Global Supply Chains of Desires and Risks: The Crafting of Migrant Entrepreneurship in Guangzhou, China
This dissertation examines how rural migrants' experiments with small-scale entrepreneurship serve as the intermediary links through which global commodity chains for fast fashion are anchored in post-socialist China. While anthropologists of transnational capitalism have examined the diversity through which market participants determine the movement of labor and capital across vast geographic distances around the globe, their works tend to rely on the stability of categories of people, objects, and practices. They overlook the ways in which people's identities shift and move within ongoing conditions of ambivalence and uncertainty.
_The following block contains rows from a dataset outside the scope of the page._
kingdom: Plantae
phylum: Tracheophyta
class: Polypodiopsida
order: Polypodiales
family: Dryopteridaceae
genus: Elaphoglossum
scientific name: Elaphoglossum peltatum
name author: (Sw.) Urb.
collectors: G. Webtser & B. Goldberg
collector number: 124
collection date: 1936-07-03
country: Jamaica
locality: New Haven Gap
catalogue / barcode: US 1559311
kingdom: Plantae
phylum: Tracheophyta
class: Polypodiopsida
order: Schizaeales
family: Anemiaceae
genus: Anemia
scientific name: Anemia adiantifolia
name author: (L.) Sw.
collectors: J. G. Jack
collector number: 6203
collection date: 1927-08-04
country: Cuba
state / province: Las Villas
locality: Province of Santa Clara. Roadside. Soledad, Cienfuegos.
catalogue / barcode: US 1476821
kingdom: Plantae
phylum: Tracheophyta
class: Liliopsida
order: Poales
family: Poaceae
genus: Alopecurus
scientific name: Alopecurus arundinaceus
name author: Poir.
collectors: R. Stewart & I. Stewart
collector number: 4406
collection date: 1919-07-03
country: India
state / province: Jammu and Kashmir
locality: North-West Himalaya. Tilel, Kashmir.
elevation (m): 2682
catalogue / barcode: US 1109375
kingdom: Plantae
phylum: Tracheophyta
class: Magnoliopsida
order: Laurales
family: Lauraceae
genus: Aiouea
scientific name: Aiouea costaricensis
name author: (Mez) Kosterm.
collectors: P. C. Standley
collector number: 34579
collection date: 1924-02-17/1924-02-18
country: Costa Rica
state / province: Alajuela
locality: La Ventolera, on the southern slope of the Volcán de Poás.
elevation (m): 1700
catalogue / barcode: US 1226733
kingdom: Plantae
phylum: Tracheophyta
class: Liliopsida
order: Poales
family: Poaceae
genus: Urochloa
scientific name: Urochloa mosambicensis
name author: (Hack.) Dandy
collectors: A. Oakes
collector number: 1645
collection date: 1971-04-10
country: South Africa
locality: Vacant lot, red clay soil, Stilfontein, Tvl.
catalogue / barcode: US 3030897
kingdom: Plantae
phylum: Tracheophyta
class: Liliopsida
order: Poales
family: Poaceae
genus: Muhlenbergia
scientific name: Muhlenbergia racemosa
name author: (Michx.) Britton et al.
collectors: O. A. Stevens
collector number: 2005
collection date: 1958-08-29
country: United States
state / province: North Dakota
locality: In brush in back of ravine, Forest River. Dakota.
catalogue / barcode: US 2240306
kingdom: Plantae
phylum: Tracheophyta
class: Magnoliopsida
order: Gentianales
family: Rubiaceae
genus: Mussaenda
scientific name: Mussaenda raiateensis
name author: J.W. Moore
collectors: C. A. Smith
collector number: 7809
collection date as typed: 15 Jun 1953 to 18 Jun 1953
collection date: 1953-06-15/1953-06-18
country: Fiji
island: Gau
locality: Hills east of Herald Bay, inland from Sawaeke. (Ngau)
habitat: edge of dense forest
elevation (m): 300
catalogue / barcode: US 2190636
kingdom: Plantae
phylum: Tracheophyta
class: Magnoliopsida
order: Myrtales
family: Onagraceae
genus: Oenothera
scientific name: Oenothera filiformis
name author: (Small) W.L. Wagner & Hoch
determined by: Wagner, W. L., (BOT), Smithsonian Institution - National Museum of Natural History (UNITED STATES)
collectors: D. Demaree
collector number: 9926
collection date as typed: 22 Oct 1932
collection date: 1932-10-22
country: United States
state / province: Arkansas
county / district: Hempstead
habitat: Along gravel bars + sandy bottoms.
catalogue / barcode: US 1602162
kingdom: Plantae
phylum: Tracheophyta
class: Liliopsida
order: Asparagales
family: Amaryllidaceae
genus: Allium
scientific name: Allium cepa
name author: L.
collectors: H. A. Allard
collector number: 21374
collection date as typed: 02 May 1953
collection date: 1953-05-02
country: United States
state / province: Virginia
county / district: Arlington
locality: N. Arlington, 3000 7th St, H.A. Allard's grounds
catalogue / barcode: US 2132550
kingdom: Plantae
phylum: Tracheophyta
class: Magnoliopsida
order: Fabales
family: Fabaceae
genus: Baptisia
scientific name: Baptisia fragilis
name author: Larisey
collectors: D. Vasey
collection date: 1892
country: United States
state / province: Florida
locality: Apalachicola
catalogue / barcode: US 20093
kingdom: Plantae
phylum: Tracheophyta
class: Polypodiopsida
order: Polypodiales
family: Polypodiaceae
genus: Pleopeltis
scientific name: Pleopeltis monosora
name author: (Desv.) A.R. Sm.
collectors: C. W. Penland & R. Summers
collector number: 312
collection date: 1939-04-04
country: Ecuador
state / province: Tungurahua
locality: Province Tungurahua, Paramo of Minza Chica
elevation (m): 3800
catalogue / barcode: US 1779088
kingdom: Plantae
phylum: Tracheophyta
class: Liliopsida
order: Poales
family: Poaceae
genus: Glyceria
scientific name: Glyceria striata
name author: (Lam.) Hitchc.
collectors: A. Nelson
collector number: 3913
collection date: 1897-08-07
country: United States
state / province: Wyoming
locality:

Based on 22 months of fieldwork in the Pearl River Delta (PRD) region, this dissertation underscores the shifting qualities of experiences among migrant entrepreneurs as they craft the transnational links of commodity production and exchange. I show how the global commodity chains for fast fashion link and de-link through the building and destruction of social spaces, through the production and challenges to social subjectivity, and through the intensification of gender and class-based inequalities. Drawing on participant observation and interviews with intermediary traders, migrant factory owners, and wage workers, this project asks: how do migrants in China negotiate the paradoxes of entrepreneurial freedom as they work through the political implications and affective dimensions of becoming entrepreneurial citizens?